Com isso, a massa resultante do milho triturado torna-se mais gelatinosa, elástica e flexível, perfeita para os discos que são cozidos rapidamente na chapa dos dois lados. A técnica é trabalhosa e poucos mexicanos fora da zona rural fazem isso em casa, pois há no México moinhos elétricos espalhados pelas cidades para onde se pode levar o milho nixtamalizado em casa para triturar. E também há farinhas instantâneas e pacotes com as tortillas prontas para esquentar em casa.
Taco azul com nopalitos, falafel de feijão preto e molho picante de manga verde. Foto: Lucas Terribili
Para um clássico taco mexicano, é importante que se tenha pelo menos três elementos: a tortilla, o conteúdo e uma salsa, como se diz de um molho geralmente apimentado e denso. E, como regra de comportamento, claro, sempre se come com as mãos.
Como mesmo no México o atrevimento renovado impulsiona a criação de novos sabores e cores para as tortillas e os tacos o tempo todo, não me acanhei em usar a nossa mandioca. Achei perfeita a farinha de raspa, a farinha dos Guarani – nada mais que lascas de mandioca desidratadas e trituradas, também encontrada como cassava flour no mercado nacional e internacional de produtos sem glúten.

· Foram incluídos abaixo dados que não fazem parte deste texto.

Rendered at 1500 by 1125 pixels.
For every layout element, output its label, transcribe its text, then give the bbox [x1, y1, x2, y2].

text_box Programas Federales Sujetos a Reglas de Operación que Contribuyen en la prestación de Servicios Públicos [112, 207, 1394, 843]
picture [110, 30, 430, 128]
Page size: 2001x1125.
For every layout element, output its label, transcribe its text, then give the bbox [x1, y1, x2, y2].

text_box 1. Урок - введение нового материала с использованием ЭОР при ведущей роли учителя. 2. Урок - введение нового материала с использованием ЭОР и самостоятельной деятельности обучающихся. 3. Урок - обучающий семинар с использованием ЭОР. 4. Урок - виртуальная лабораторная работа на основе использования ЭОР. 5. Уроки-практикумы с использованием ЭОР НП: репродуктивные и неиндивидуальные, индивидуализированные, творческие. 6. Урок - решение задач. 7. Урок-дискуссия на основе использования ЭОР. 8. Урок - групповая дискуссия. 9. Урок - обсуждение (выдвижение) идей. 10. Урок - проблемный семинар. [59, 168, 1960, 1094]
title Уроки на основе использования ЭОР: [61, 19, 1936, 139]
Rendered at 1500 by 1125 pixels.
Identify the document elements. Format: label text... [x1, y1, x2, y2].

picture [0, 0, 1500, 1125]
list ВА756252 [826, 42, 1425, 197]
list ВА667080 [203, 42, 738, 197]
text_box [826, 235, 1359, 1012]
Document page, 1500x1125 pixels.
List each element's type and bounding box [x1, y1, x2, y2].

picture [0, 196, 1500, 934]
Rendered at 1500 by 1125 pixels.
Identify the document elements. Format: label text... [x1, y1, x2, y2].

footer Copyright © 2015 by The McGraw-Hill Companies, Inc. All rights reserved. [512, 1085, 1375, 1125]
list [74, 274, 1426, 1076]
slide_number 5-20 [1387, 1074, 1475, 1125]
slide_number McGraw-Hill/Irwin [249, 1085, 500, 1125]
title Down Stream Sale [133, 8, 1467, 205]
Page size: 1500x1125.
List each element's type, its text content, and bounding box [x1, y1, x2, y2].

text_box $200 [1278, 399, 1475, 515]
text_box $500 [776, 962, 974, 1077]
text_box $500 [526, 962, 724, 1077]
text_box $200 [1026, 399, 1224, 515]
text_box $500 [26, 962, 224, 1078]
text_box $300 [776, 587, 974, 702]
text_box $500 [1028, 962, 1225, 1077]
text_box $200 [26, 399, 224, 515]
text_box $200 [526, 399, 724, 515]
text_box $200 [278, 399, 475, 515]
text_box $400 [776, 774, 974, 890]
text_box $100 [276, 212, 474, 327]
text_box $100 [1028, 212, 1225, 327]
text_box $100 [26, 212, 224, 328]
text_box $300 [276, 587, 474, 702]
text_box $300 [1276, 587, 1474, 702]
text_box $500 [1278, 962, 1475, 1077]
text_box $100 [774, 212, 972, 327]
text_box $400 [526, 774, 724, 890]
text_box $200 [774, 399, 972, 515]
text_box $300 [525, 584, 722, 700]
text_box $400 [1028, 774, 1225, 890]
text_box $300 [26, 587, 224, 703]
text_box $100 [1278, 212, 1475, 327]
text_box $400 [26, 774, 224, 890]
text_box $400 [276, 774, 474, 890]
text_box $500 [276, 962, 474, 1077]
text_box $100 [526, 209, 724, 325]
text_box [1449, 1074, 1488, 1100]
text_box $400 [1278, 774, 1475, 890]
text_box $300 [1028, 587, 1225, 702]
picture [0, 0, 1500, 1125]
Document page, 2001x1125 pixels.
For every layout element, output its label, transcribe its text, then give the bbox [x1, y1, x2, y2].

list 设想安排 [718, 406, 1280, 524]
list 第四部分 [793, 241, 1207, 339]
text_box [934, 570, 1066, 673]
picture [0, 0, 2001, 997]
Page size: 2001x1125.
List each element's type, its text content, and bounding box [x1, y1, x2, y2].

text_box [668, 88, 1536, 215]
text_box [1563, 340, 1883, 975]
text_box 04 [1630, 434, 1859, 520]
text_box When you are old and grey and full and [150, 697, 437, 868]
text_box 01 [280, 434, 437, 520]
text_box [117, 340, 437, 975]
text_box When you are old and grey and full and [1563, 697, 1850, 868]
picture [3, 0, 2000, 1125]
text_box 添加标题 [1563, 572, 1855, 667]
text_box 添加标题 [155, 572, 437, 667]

A água quente ajuda a massa a ficar ainda mais modelável.
Para o azul, uma homenagem às tortillas mexicanas de milho azul, substituí parte da água por leite azul de jenipapo – a receita está na coluna sobre pigmentos. Em vez de tortillas azuis, poderiam ser verdes, feitas com chaya ou nopal; rosa, feita com pitaia ou caldo de beterraba; vermelha, com pimenta; amarela, com cúrcuma etc.